Testo selezionato:
^^^^

Cass. pen. Sez. III, Sent., (ud. 19-01-2011) 25-03-2011, n. 11985 Lettura di atti, documenti, deposizioni

Sentenza scelta dal dott. Domenico Cirasole direttore del sito giuridico http://www.gadit.it/

Svolgimento del processo

IL Tribunale di Castrovillari ha condannato il Sig. M., dipendente ANAS, per una parte dei reati a lui contestati; in particolare la condanna è stata inflitta per le ipotesi continuate di peculato (utilizzo arbitrario anche al fine di commettere gli altri reati della vettura di proprietà ANAS di cui disponeva per ragioni di servizio), favoreggiamento aggravato della prostituzione, violenza sessuale.

Tra gli elementi di prova a carico dell’imputato il Tribunale ha annoverato anche le dichiarazioni della Sig.ra B., persona straniera dedita alla prostituzione e agevolata dall’uomo in tale attività, che erano state acquisite ex art. 512 c.p.p. attesa la irreperibilità della testimone sia con riferimento all’incidente probatorio richiesto dal P.M. sia con riferimento all’istruttoria dibattimentale.

Avverso tale decisione propone ricorso l’imputato con atto a firma congiunta con i Difensori, prospettando plurimi motivi che possono sintetizzarsi come segue:

con primo motivo lamenta violazione di legge e vizio di motivazione con riferimento alla condanna inflitta in relazione ai capi a) e c) limitatamente alla parte offesa B.. Lamenta il ricorrente che il Tribunale abbia illegittimamente acquisito i verbali di dichiarazioni della persona offesa; non solo la valutazione di non reperibilità della teste contrasta con la circostanza che al terzo tentativo l’atto di convocazione venne a lei notificato, ma risulta errato il giudizio di non volontarietà della mancata comparizione all’udienza, posto che la donna si rese irreperibile soltanto dopo avere ricevuto l’invito a presentarsi per rendere testimonianza.

Lamenta, altresì, che sussista vizio radicale dell’ammissione della prova in quanto il collegio formatosi nella seconda fase del giudizio non provvide a rinnovare gli atti, ivi compresa la citazione della teste al fine di assumerne le dichiarazioni, ma si limitò, su richiesta del P.M. e in violazione dei diritti della difesa, a recepire l’ordinanza di ammissione dei verbali delle dichiarazioni della testimone emessa dal precedente collegio. Lamenta infine, vizio di motivazione con riferimento alla parte in cui la sentenza afferma che la penale responsabilità del ricorrente può essere affermata anche senza tenere in considerazione le dichiarazioni della testimone.

^^^^

Materiale fornito:
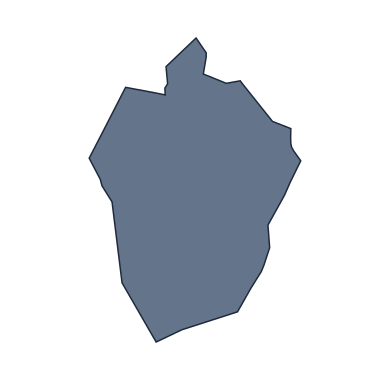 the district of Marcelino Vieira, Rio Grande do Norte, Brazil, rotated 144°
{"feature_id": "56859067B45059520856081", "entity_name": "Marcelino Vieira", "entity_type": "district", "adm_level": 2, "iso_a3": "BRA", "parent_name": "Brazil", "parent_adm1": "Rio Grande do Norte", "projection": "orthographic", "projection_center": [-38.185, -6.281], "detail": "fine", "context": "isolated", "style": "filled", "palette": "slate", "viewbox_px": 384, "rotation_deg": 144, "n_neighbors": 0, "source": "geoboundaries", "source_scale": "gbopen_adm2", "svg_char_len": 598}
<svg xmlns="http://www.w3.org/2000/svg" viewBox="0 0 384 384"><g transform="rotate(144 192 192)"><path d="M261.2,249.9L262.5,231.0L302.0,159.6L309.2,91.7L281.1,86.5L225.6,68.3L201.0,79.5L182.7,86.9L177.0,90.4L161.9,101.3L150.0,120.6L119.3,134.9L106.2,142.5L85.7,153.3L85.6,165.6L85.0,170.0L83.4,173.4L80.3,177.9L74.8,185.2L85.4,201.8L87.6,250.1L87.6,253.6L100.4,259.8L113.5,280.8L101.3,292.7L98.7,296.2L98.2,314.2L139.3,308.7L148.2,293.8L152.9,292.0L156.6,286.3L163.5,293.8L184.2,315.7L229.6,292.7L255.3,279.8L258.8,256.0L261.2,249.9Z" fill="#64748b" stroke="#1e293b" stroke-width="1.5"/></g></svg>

^^^^

Compito assegnato: Prosegua la sentenza della Cassazione sul ricorso del dipendente ANAS, riprendendo subito dopo l'ultima frase riportata.

Esito del compito:
Con secondo motivo lamenta violazione di legge in relazione agli artt. 521 e 522 c.p.p. e vizio di motivazione con riferimento ai reati commessi in danno di Z.A.. In particolare: a) mentre la contestazione identifica il reato di violenza sessuale in toccamenti lascivi, il Tribunale ha respinto l’ipotesi di applicazione dell’ipotesi attenuata operando un riferimento all’esistenza di rapporti sessuali completi, mai contestati e mai provati; b) non vi è prova di toccamenti lascivi e integranti il delitto contestati; c) non vi è prova alcuna della rilevanza delle asserite condotte di afferrare la vittima per un braccio; d) non sussiste prova di violenza psicologica sulla vittima collegata ad abusi della figura di pubblico ufficiale, posto che la vittima ha escluso di considerare il ricorrente un pubblico ufficiale importante ed ha escluso di provare timore per l’ipotesi che l’uomo chiamasse i carabinieri (ella era, infatti, in possesso di permesso di soggiorno).

Con terzo motivo lamenta violazione di legge e vizio di motivazione in relazione al capo g), parte offesa Sig.ra Za., posto che le dichiarazioni della donna sono confuse sia con riferimento all’epoca e al luogo dei fatti sia con riferimento alle modalità delle condotte e alle ragioni per cui ella accettava i rapporti sessuali.

In tale contesto, e considerato il rancore che ella aveva verso il ricorrente, si è in presenza di prova del tutto insufficiente e i giudici di merito hanno omesso del tutto di dare risposte alle contraddizioni emerse in sede di controesame.

Con quarto motivo lamenta violazione di legge e vizio di motivazione in relazione ai capi a) e c), parte offesa Sig.ra C., non avendo i giudici di merito dato risposta alla rilevanza del manifesto risentimento della donna nei confronti del ricorrente e alla presenza di almeno due evidenti falsità nel racconto offerto dalla stessa.

Con quinto motivo lamenta violazione di legge per avere erroneamente i giudici di merito ritenuto qualificabile come tentativo di sfruttamento della prostituzione il semplice invito rivolto dal ricorrente alla Sig.ra Za. (capo b) a farsi accompagnare a casa dal luogo del meretricio.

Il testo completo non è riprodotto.